While the airline “wants to fly to more places”, Izham says it must “remain steadfast” to its goals set out in its business plan, which is to deepen partnerships in the industry.
THE A380’S FUTURE
On the airline’s fleet, the conversation moves to the Airbus A380 fleet, which have been the the subject of retirement rumours for a while.
Izham offers his frank assessment — the superjumbos were “good at the time the decision was made”.
Malaysia Airlines has been coy about the fate of the aircraft, until a media briefing in May, when Izham confirmed the aircraft would exit the fleet “in the coming months”. Then in July, Malaysia Airlines put up an open tender for the sale of the six jets.
In a separate statement to FlightGlobal, the carrier confirmed plans to sell the jets, stating that it hopes to complete the tender exercise by year-end.
“The airline will follow the due process in evaluating submissions by prospective bidders and expects to complete the exercise in Q4 2021,” Malaysia Airlines states.
Izham tells FlightGlobal that the airline had been “trying to make the A380 work” over the last five years. But with the airline’s refreshed balance sheet, the A380 — and the costs involved — will not fit into the broader airline strategy.

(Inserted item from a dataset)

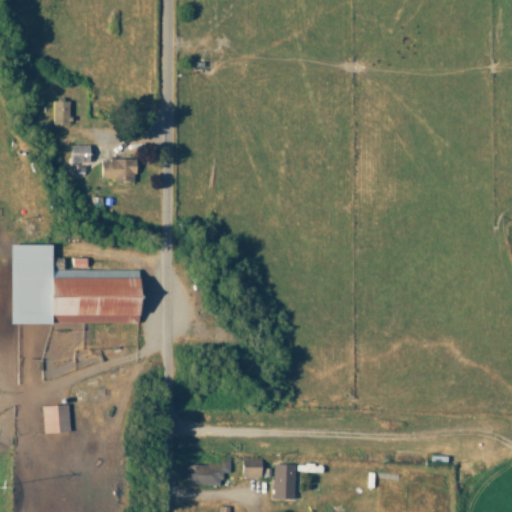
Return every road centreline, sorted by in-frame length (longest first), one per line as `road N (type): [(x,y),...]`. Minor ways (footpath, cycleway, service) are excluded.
road 1 (residential): [(167,511),(168,0)]
road 2 (residential): [(167,433),(511,426)]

“The A380 doesn’t fit our future plan mainly because of the challenging economics involving in operating and maintaining the aircraft,” says Izham, pointing out that the fleet is due for heavy maintenance as well as “extensive landing gear overhaul” in the next year or two.

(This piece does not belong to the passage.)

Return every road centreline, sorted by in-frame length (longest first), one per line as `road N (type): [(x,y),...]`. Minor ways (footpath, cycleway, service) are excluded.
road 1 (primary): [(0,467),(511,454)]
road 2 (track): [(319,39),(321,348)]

“It doesn’t fit our purpose anymore…I don’t think the A380 has a future with us,” he says.
Ever one to throw in a punch line, Izham quickly adds: “Unless Halley’s Comet passes through Malaysia tomorrow, then maybe we might change our minds. You never know, miracles can happen right?”

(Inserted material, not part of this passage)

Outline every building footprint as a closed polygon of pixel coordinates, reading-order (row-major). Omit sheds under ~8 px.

On the airline’s broader fleet strategy, Izham notes that the fleet structure “remains the same” for now, sans A380s. The carrier has a fleet of A350s, A330s, as well as Boeing 737-800s.
Izham says the first priority for the airline fleet will be the imminent introduction of the 737 Max, a type that is still grounded in Malaysia.
“We have committed to to bring in the 737 Max in 2024, or as early as probably 2023. We will have to revisit our widebody campaign soon. And we are hopeful we are planning to revisit that campaign in 2023 launching… a different set of widebody aircraft [from] 2025,” he adds.
Izham admits that he doesn’t “have an aircraft in mind yet” to replace its existing fleet of widebodies, but that it “must fit the business, must fit the network, [and] must fit the consumers”.
Izham adds: “I don’t want to reinvent, and put a lot of investment [capital expenditure] on inventories, on hangers, and many more.
“Today I got a lifeline of a [reset] balance sheet… as long as I am sitting on this chair, I don’t want to dig another hole.”
‘LAST 10 METRES’
With the carrier’s long-term business plan underway, Izham is visibly relieved. As he puts it: “I feel like Malaysia Aviation Group has been given a new [lease] of life.”
Indeed, the restructuring has led the airline to save MYR5.5 billion in 2020, with further cost savings expected in subsequent years.
“I am excited that I can go to market to give the low-cost carriers a run for their money,” he adds.
“What is encouraging today [is when] I see that the company has changed culturally, and I see it with my own eyes. People are more innovative. People are more united.”
Referencing his comments made earlier about retiring, Izham says: “In my last 10 metres in this organisation, [in] my career, I am very happy to see [the] energy… today, and I am excited of the future. No doubt.”